Some findings related to the project were published in “Reducing Auditory Nerve Excitability by Acute Antagonism of Ca2+-Permeable AMPA Receptors“, July 5, 2021 in Frontiers in Synaptic Neuroscience.
“LEAP funding allowed us to generate novel compounds to screen, and to show that the commercially available ‘tool’ compounds are metabolically stable and work when given systemically,” commented Rutherford. “LEAP also helped us gain attention from companies interested in collaboration for hearing loss and other indications because Ca2+-permeable AMPA receptors have been implicated in several CNS disorders including stroke, epilepsy, and drug abuse among others.” Studies from other research on AMPA receptors has supported this implication, detailed in “Ca2+-permeable AMPA receptors and their auxiliary subunits in synaptic plasticity and disease”, February 3, 2021 in The Journal of Physiology.
Communicating ICTS resources to fellow investigators
In addition to utilizing ICTS-supported funding, Rutherford takes an active interest in making the most of what the ICTS has to offer, and shares that information with his fellow member investigators.
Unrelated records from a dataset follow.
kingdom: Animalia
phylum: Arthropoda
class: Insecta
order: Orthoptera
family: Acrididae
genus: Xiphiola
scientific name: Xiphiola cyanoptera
He has served in the past as part of the ICTS Liaison program, charged with sharing information about ICTS resources within his department.
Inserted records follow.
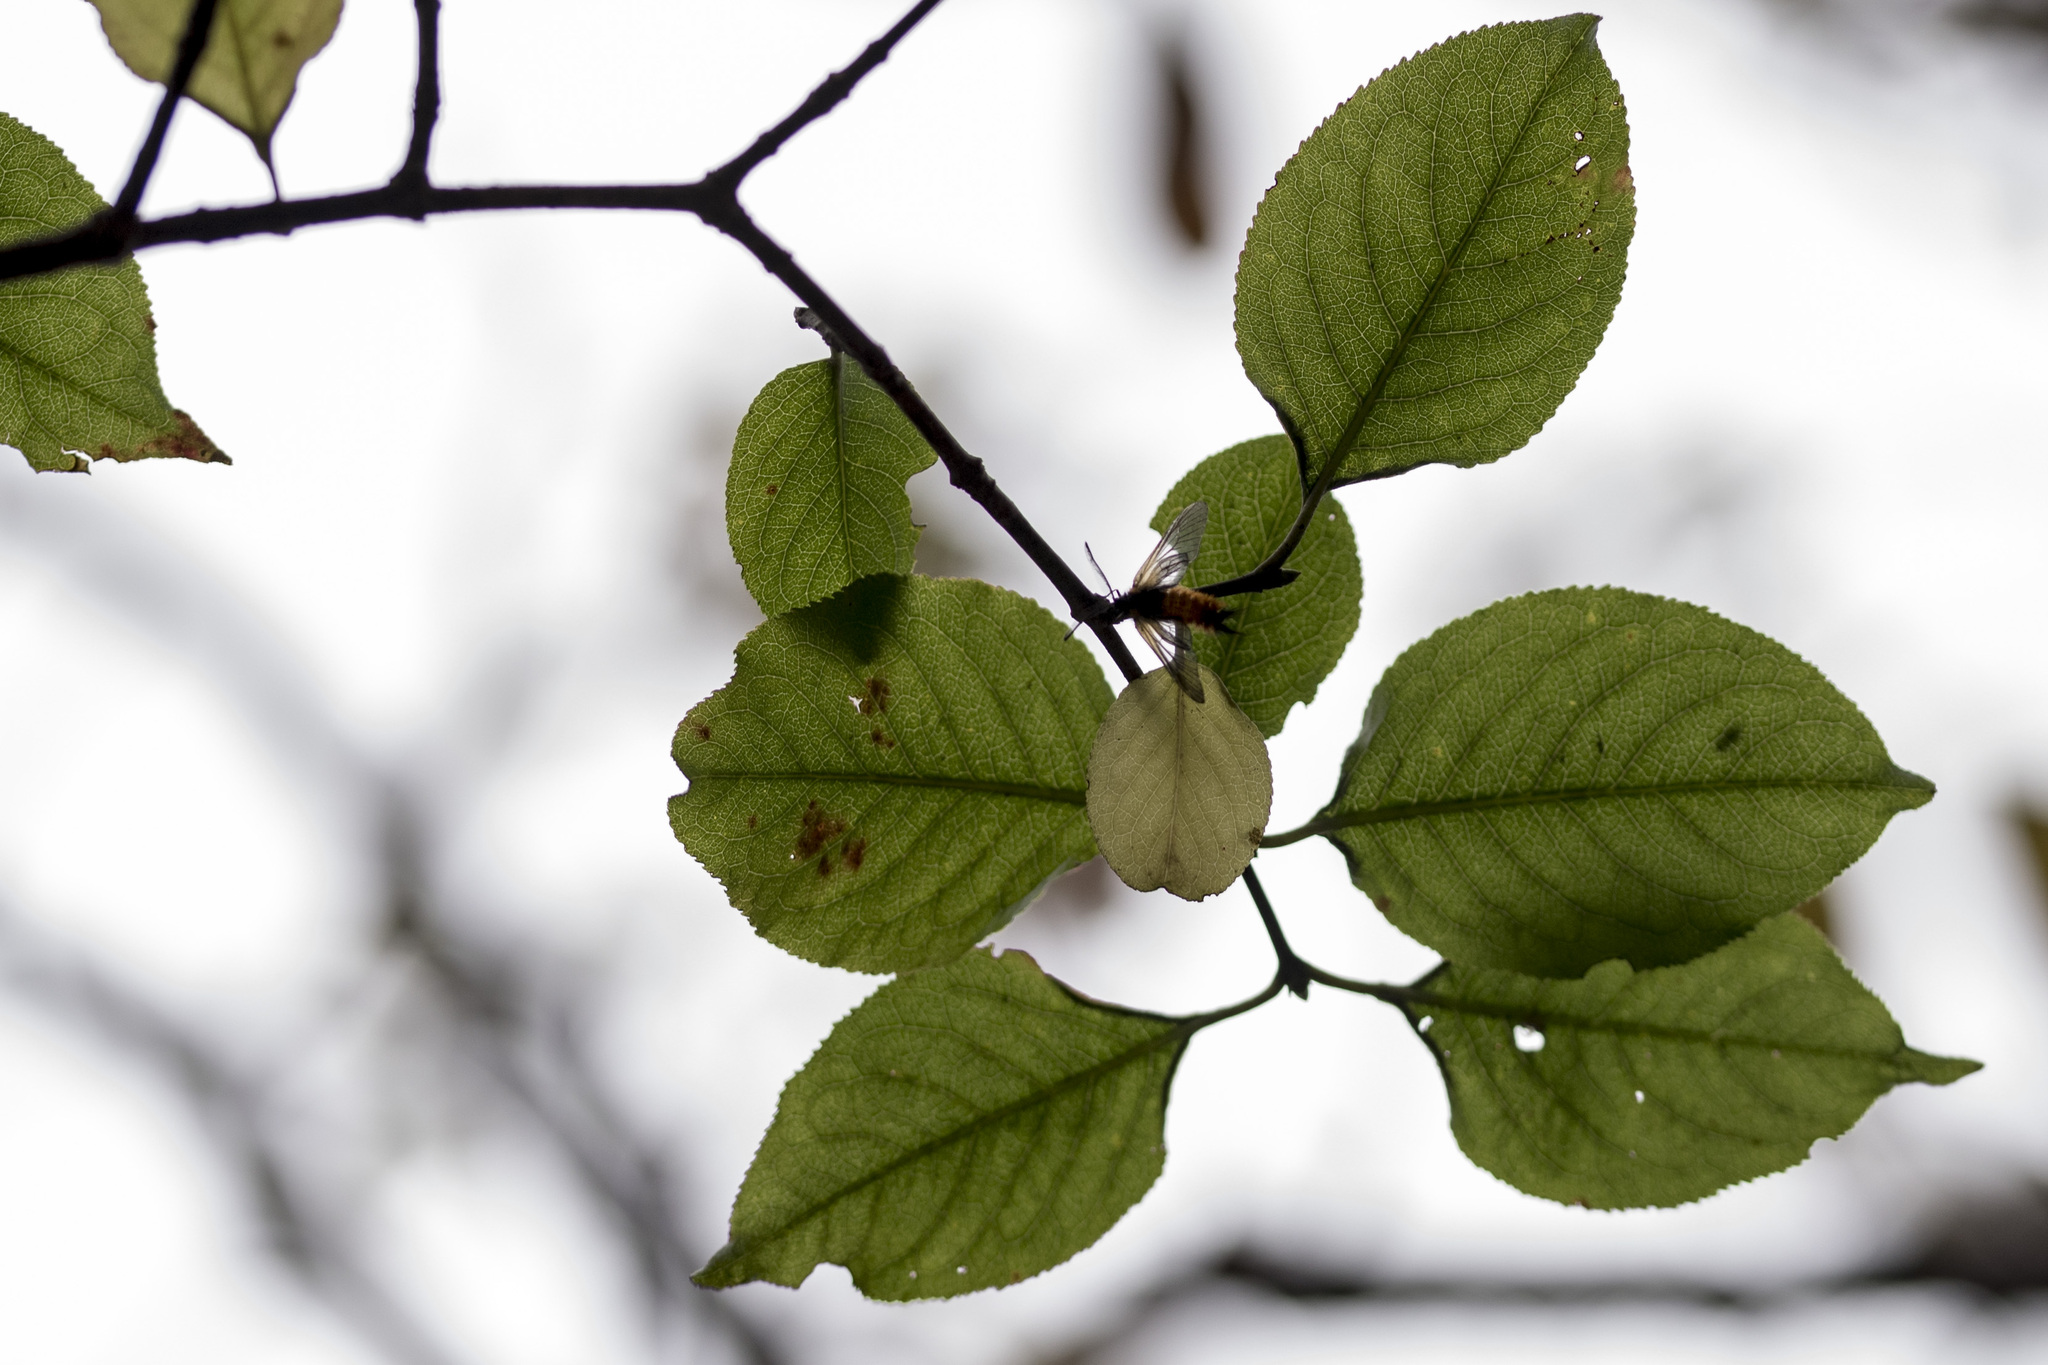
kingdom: Animalia
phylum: Arthropoda
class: Insecta
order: Lepidoptera
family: Zygaenidae
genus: Sinica
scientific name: Sinica sinica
Rutherford has also benefited from ICTS funding programs even when he wasn’t an awardee. “I applied for the Clinical and Translational Research Funding Program (CTRFP) a few years ago,” he recalled. “And although the project wasn’t funded, the CTRFP reviewers provided us with valuable and detailed feedback. You don’t get that kind of feedback with most funding programs. Those critiques improved our approach.”
In the future, Rutherford hopes to try again for the CTRFP and to utilize more Just-In-Time cores for further studies on their drug compounds as the team works toward translating their research into medications that treat noise-induced hearing loss and other pathologies by targeting specific subtypes of glutamate receptors.